I tuoi compiti –
1) Secondo la recensione, perché commentare un'opera dopo sei anni è una cosa abbastanza facile? Rispondi con una, due o tre frasi.
2) Trascrivi dalla recensione tutto il passo che va da "Un uomo e una" giù fino a "sospiri la libertà.", senza alcuna modifica.

--- Testo dell'esercizio ---

Commentare un'opera dopo 6 anni è una cosa abbastanza facile, se non altro perchè hai modo di confrontarti con altre recensioni, che oltretutto, in questo sito, sono veramente straordinarie, e difficilmente ne ho trovate di questo calibro in altri luoghi virtuali a me conosciuti. Pertanto, non posso aggiungere nulla che sia già stato detto meglio di me, soprattutto per quanto riguarda lo stile dell'opera, il suo rimando ad altri registi, i dettagli tecnici e quant'altro di bello e di conturbante che connota un capolavoro del genere.

Per quel che mi riguarda, mi limito soltanto a dare un'interpretazione personale del film, consapevole che esso è suscettibile di innumerevoli prospettive, rimanendo, proprio per questo, un cantiere ermeneutico aperto, che stimola la mente, e già solo per questo fatto risulta un evento di alta pregevolezza, rara in questi tempi. 

 

Trama e interpretazione in omaggio a Nietzsche e alle streghe

 

Un uomo e una donna, coinvolti in un amplesso mentre il loro bambino, svegliatosi, assiste alla scena primaria, curioso si affaccia alla finestra, si sporge e precipita in armonia con il cadere danzante della neve. Tutto succede al rallenty, ma non si nota nulla di sofferto, anzi, il bimbo mentre si approssima alla finestra fa cadere le statuette su cui appaiono i nomi dei tre mendicanti: pena, dolore, disperazione. Nell’altra stanza l’amplesso continua, fino a giungere quell’estasi orgasmica che coincide con la morte stessa del bambino dopo un lungo volo, azzardiamo pure di libertà, verso il baratro. Niente rumori diegetici, ma solo un ripresa estatica, sovrastata dall’aria di Handel “Rinanldo”: lascia ch’io pianga la cruda sorte, e che sospiri la libertà! E che sospiri, e che sospiri la libertà! Lascia ch’io pianga la cruda sorte, e che sospiri la libertà.

--- Dati forniti ---

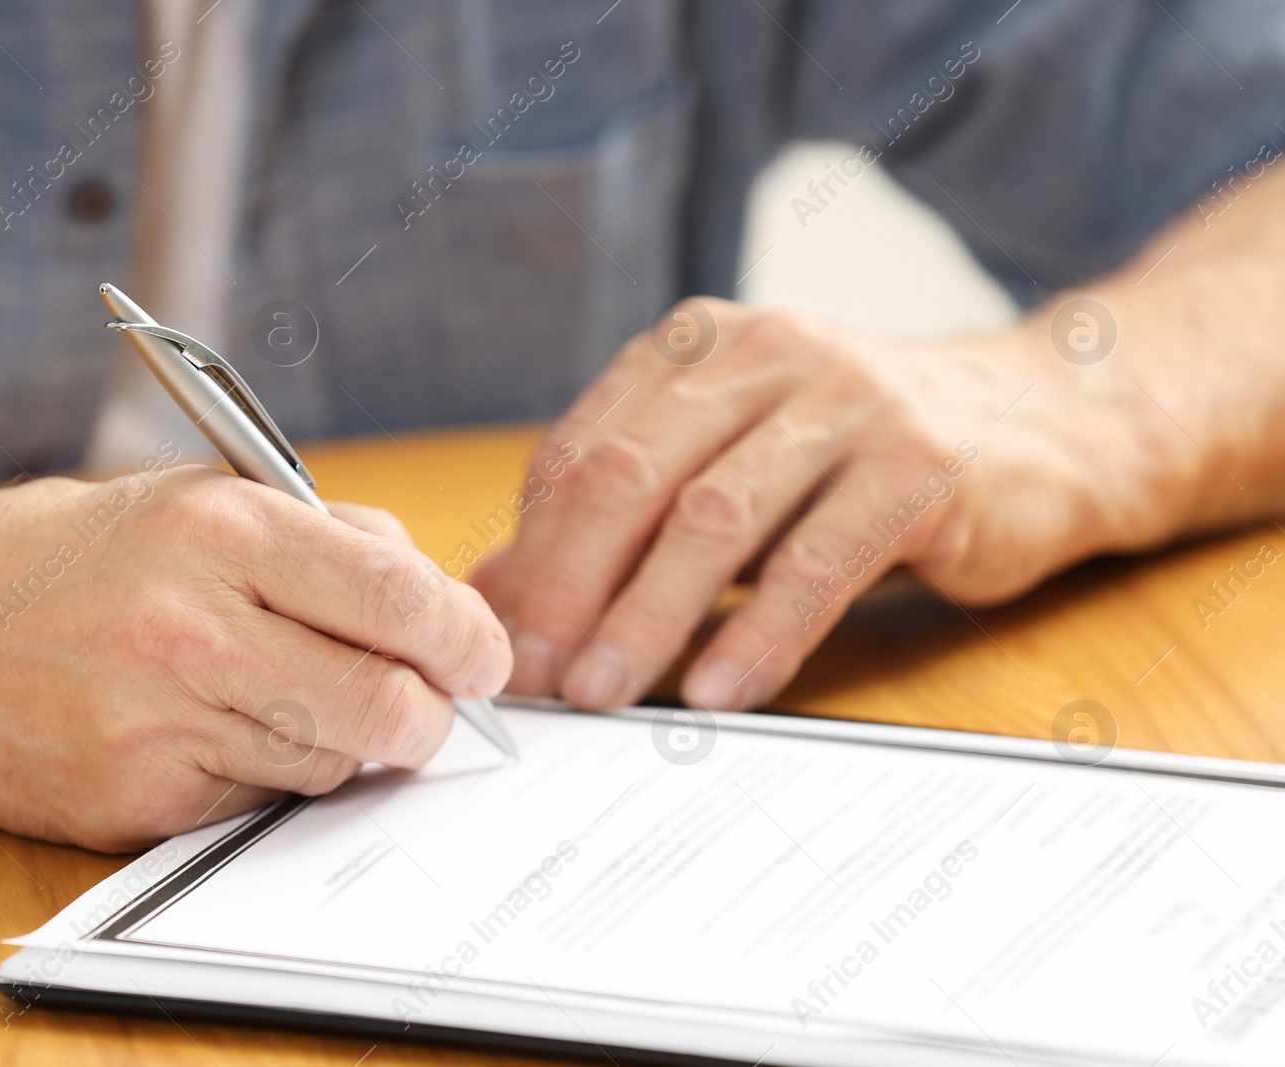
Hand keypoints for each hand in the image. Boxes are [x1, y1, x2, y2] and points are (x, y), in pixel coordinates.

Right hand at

---

Le tue risposte –
1) Commentare un'opera dopo sei anni è abbastanza facile perché si ha modo di confrontarsi con altre recensioni. L'autore aggiunge che quelle pubblicate sul sito sono straordinarie e di un calibro che ha trovato raramente altrove.

2)
Un uomo e una donna, coinvolti in un amplesso mentre il loro bambino, svegliatosi, assiste alla scena primaria, curioso si affaccia alla finestra, si sporge e precipita in armonia con il cadere danzante della neve. Tutto succede al rallenty, ma non si nota nulla di sofferto, anzi, il bimbo mentre si approssima alla finestra fa cadere le statuette su cui appaiono i nomi dei tre mendicanti: pena, dolore, disperazione. Nell’altra stanza l’amplesso continua, fino a giungere quell’estasi orgasmica che coincide con la morte stessa del bambino dopo un lungo volo, azzardiamo pure di libertà, verso il baratro. Niente rumori diegetici, ma solo un ripresa estatica, sovrastata dall’aria di Handel “Rinanldo”: lascia ch’io pianga la cruda sorte, e che sospiri la libertà! E che sospiri, e che sospiri la libertà! Lascia ch’io pianga la cruda sorte, e che sospiri la libertà.